One of the arguments that I’ve heard about homophobia in communities of color could be boiled down to:

We’re the victims!

Now, I don’t play too many games with this stuff…if someone hates you on account of you being queer, I’m not going to ask if you’ve been following your Emily Post. It’s probably safe to say that they may be a homophobe. Especially if violence, threatened or otherwise is involved. A individual queer gets attacked for being queer, that is not their fault. I don’t blame the victim.

But don’t get it twisted. Communities are not individuals. But on a macro level, we don’t get that kind of consideration. Why? Because we do have power. Maybe not enough, maybe at a high cost, but we’ve got power. In many regards, we have institutional level backing. Conflicted support, sure, but watching the dems dodge the questions last night about gay marriage should remind us that we’re in the room to ask the question, and they at least think they can’t outwardly gay bait us. Did you watch the republican debate?

I’m not celebrating, i’m still fighting. And i won’t stop until queer love has the same legal considerations as straight love. But incomplete power is still power. And that means accountability.

Journey Woman is in Trinidad these days, and finding herself torn. Go read the whole thing, but i’ll post this as a teaser.

At this point I had to fight back the urge to scream, cry and just run away from this all. This is all too much to handle at sometimes.

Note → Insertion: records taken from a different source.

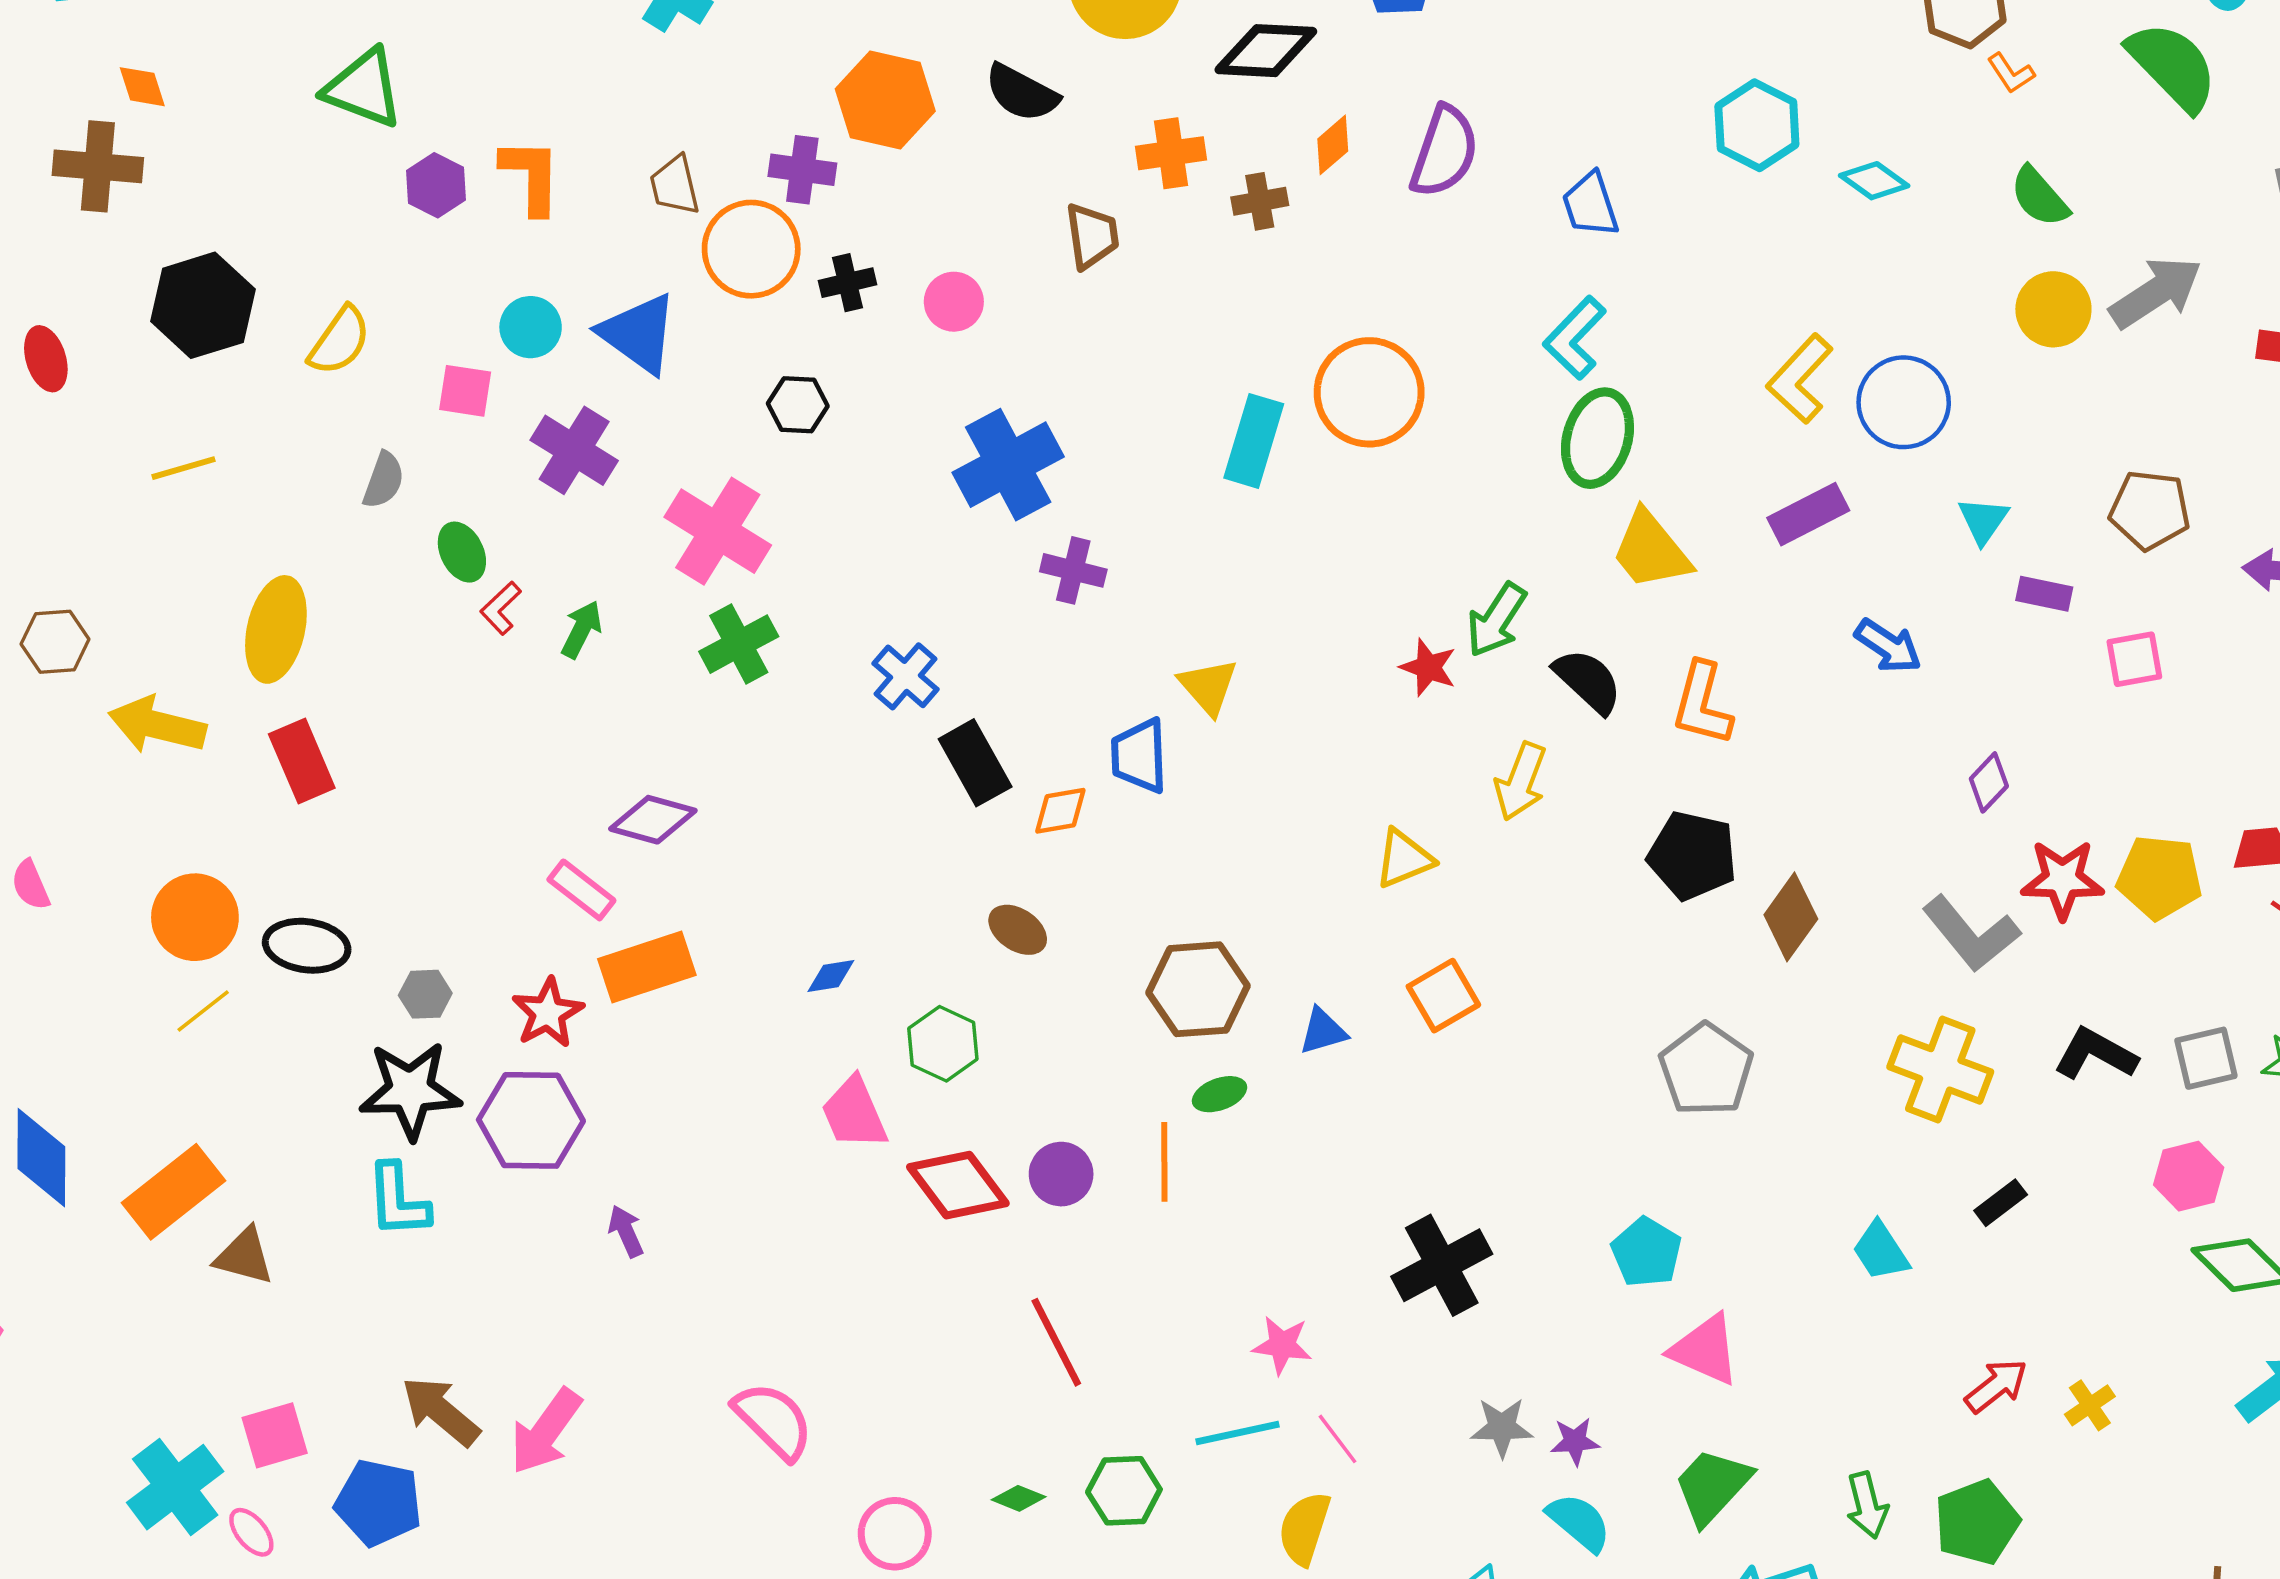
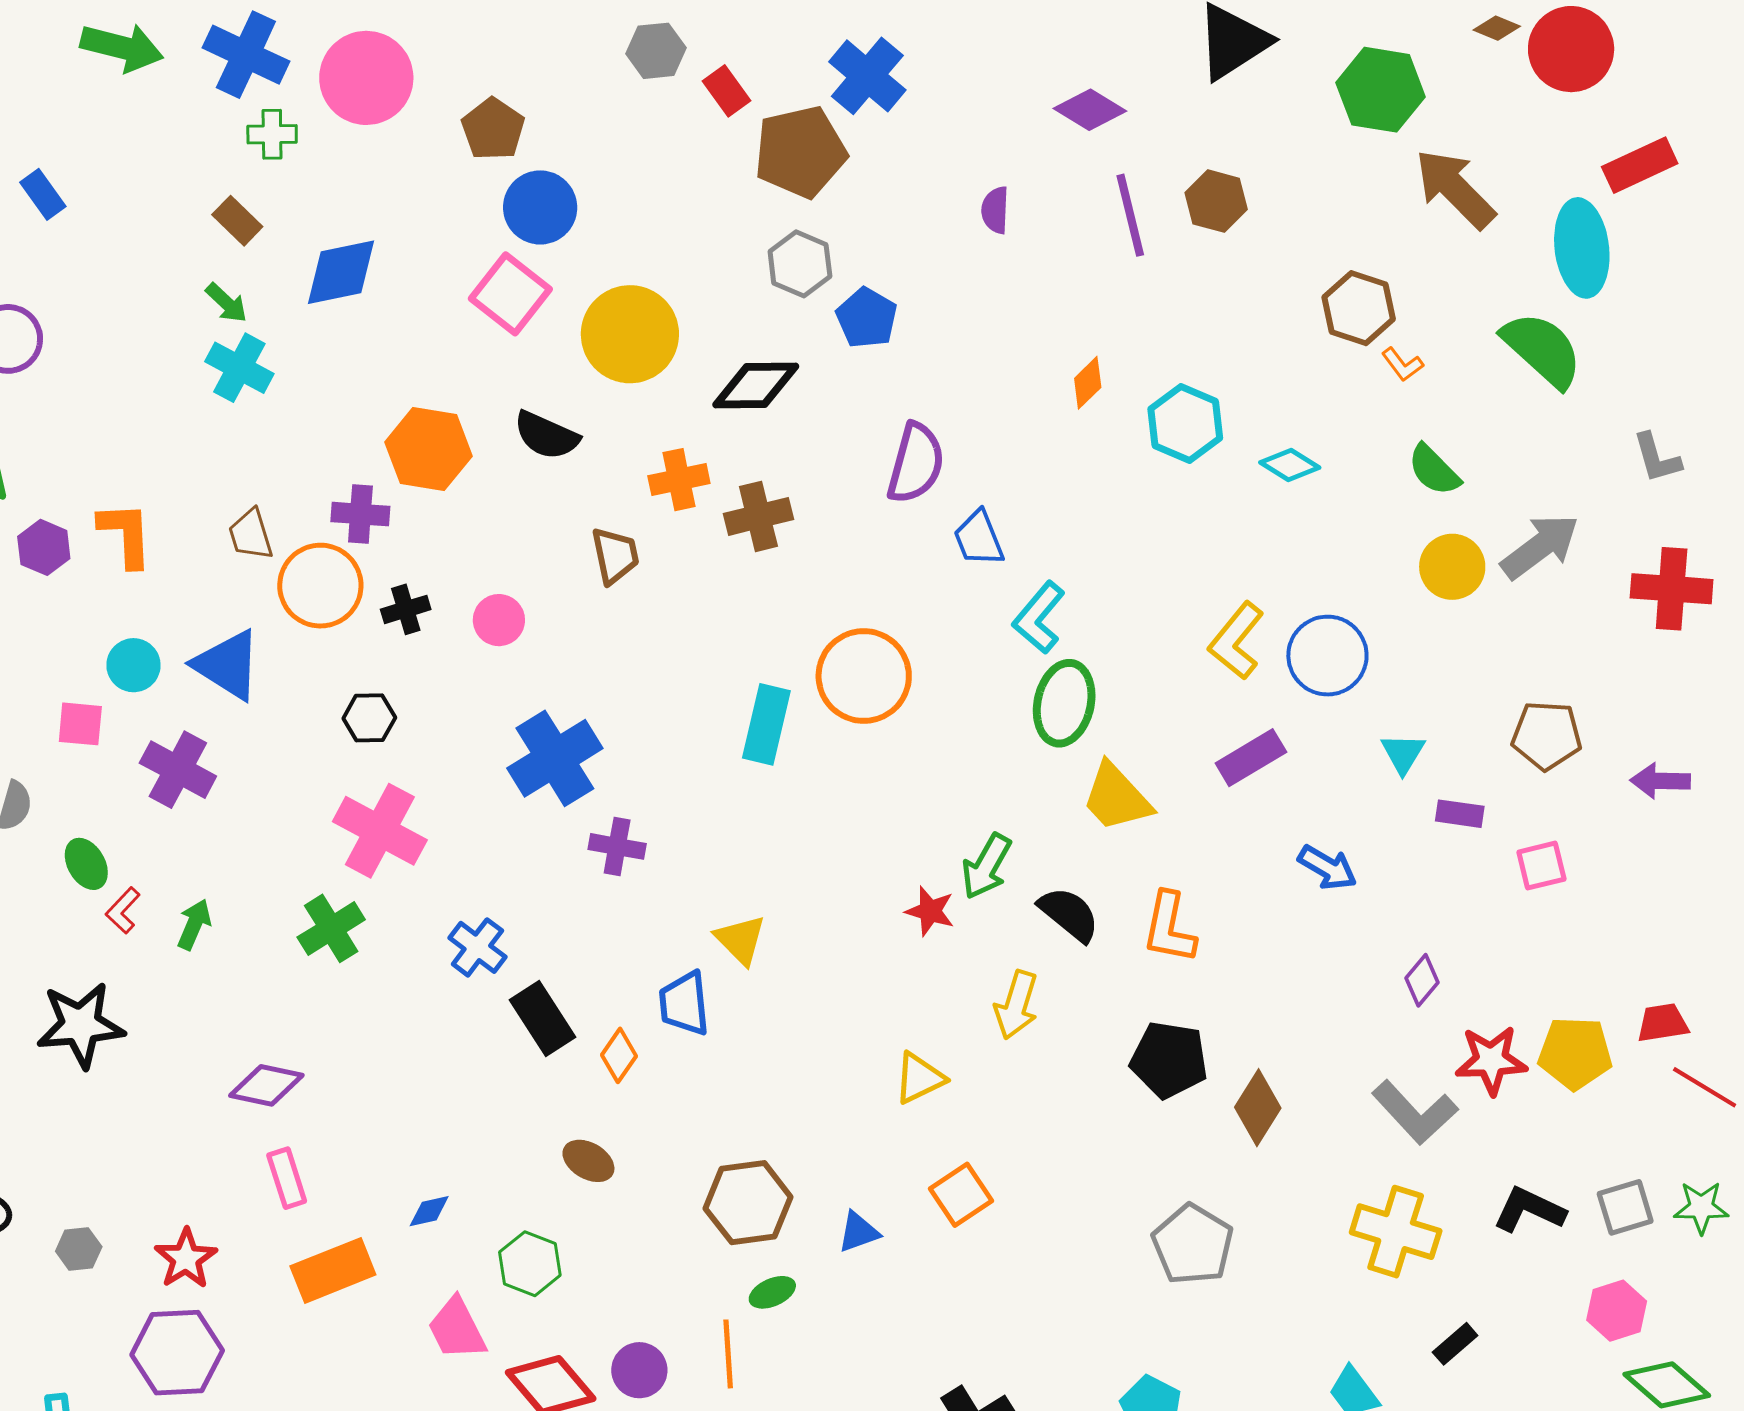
orange diamond: (1333, 145) -> (1088, 383), moved
brown cross: (1260, 201) -> (758, 516), size x1.4
blue trapezoid: (1590, 205) -> (979, 538), moved
pink cross: (718, 531) -> (380, 831), moved
orange diamond: (1060, 811) -> (619, 1055), turned -42
pink rectangle: (581, 890) -> (287, 1178), moved, turned 38
orange rectangle: (647, 967) -> (333, 1270), moved
black star: (410, 1090) -> (81, 1025), moved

I want to hold on to my people and this country so tight, but I can only do this if I deny who I am. I find myself now in a bind, do I continue to blend? Or do I make a stand? Do I even have the agency and authority to make such a bold stand? Where is my safe place?

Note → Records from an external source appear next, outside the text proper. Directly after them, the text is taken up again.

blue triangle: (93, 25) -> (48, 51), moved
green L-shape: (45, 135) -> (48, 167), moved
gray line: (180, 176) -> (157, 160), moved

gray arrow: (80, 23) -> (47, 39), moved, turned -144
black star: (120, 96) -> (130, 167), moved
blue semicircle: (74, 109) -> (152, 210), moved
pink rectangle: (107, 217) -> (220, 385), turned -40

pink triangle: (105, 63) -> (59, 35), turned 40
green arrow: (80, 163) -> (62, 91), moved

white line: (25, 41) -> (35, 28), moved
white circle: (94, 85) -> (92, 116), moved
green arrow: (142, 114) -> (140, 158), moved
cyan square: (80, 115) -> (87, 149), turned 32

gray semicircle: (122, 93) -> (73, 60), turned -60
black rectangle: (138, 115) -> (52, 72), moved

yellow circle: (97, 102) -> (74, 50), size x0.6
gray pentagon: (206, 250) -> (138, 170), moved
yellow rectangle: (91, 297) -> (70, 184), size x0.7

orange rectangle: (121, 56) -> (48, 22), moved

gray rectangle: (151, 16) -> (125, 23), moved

You see, it’s a question we have to ask. Why is homophobia taking such strong root in certain places and culturess? We, as a community, can ask that without violating our own dignity because as a whole we’re not the victims. This is an externality.

Mainstream advocacy, movements, and cultures directed at and created by us are responsible for the choices we make. And some of those choices, such as unchallenged racism and complicity with traditional power structures, may be part of the fuel that feeds this fire. And even when it’s not our doing, but the cynical manipulations of others that pits communities of color against us…

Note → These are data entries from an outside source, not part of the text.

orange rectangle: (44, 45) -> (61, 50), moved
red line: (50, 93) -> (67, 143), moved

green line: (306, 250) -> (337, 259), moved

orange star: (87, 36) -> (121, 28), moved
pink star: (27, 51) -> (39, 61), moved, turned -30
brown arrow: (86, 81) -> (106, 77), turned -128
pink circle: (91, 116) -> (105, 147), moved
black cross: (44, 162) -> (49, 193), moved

We can do better than playing the victim. To the extent that we’re safe, protected by whiteness, class, or situation…we have to do better. Because we’re not bearing the cost of our actions and rhetoric. It’s become an externality, where queers of color, our alleged siblings in the struggle are taking the hit, and feeling a double alienation and a painful disconnection.

I’m a white queer, and this is the question I can be asking and the work I can be doing. I cheer on and give any (appropriate) support to movements within communities racked by homophobia that seek to challenge that. And I’m honored by the friendship of folk who are doing just that. There’s no reason for delay, no accounting to be made if we’re still the disadvantaged party who ought to wait for the other to do right. As if our open arms and healed relationships will not give those allies more strength for their work?

The bottom line is that some of us are being asked to choose between parts of themselves, made to cut their identities apart.

We have to treat our family better than that.